EXERCISE DESCRIPTION: From the line containing "is not minified." through the line containing "prevents that behavior.", inclusive, rewrite the data with "output" swapped for "bundle" and everything else left unchanged.

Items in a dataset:

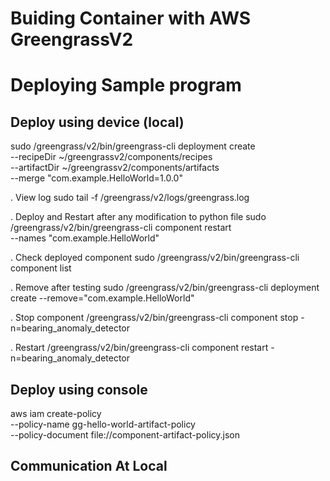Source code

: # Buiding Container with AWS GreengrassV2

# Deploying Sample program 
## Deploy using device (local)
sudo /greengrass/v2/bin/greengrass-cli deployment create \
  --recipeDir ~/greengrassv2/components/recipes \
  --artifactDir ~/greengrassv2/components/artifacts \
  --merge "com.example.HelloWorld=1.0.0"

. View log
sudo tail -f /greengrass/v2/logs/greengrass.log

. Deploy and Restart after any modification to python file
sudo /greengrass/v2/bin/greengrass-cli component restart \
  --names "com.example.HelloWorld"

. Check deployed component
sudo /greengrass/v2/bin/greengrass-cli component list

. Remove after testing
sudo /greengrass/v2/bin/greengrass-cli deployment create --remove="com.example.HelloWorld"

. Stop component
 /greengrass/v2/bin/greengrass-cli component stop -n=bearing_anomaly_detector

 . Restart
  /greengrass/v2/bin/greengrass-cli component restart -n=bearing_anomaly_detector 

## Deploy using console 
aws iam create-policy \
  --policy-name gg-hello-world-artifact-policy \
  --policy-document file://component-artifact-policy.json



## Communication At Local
==
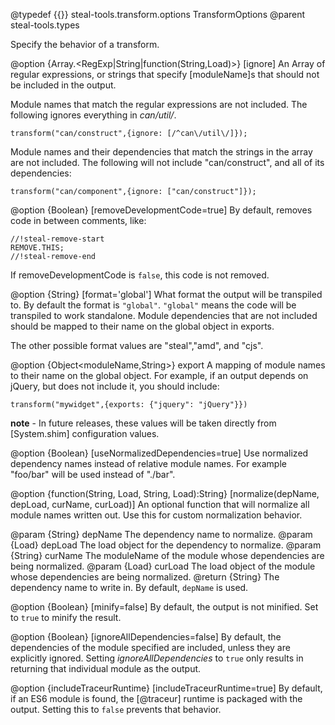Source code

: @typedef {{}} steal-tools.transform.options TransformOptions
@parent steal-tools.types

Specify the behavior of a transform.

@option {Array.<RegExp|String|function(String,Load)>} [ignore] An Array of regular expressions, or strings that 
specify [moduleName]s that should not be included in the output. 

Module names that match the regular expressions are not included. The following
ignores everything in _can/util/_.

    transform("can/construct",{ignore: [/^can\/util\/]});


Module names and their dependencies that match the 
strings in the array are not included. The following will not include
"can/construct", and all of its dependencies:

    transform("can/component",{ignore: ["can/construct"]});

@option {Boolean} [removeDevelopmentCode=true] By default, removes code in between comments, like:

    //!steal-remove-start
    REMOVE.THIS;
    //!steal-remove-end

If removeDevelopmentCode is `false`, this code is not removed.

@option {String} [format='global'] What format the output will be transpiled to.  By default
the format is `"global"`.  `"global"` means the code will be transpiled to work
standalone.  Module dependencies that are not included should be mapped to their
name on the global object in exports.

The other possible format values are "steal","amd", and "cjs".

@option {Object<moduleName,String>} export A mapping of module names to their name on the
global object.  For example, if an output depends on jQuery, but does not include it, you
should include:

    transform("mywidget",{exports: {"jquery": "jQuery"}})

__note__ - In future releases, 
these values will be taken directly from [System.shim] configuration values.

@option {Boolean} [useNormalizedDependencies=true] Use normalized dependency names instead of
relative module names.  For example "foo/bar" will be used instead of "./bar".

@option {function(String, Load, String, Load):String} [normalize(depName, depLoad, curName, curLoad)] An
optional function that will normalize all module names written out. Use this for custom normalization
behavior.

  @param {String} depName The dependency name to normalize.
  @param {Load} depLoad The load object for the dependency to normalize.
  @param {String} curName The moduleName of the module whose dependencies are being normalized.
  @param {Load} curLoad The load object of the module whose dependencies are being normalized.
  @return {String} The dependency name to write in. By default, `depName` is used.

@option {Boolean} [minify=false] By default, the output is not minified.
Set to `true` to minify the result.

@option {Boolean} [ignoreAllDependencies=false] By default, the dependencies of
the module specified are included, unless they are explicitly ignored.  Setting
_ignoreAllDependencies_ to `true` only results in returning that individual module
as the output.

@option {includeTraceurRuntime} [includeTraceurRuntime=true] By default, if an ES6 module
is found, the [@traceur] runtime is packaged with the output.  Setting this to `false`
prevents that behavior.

ANSWER TO THE PROBLEM:
@option {Boolean} [minify=false] By default, the bundle is not minified.
Set to `true` to minify the result.

@option {Boolean} [ignoreAllDependencies=false] By default, the dependencies of
the module specified are included, unless they are explicitly ignored.  Setting
_ignoreAllDependencies_ to `true` only results in returning that individual module
as the bundle.

@option {includeTraceurRuntime} [includeTraceurRuntime=true] By default, if an ES6 module
is found, the [@traceur] runtime is packaged with the bundle.  Setting this to `false`
prevents that behavior.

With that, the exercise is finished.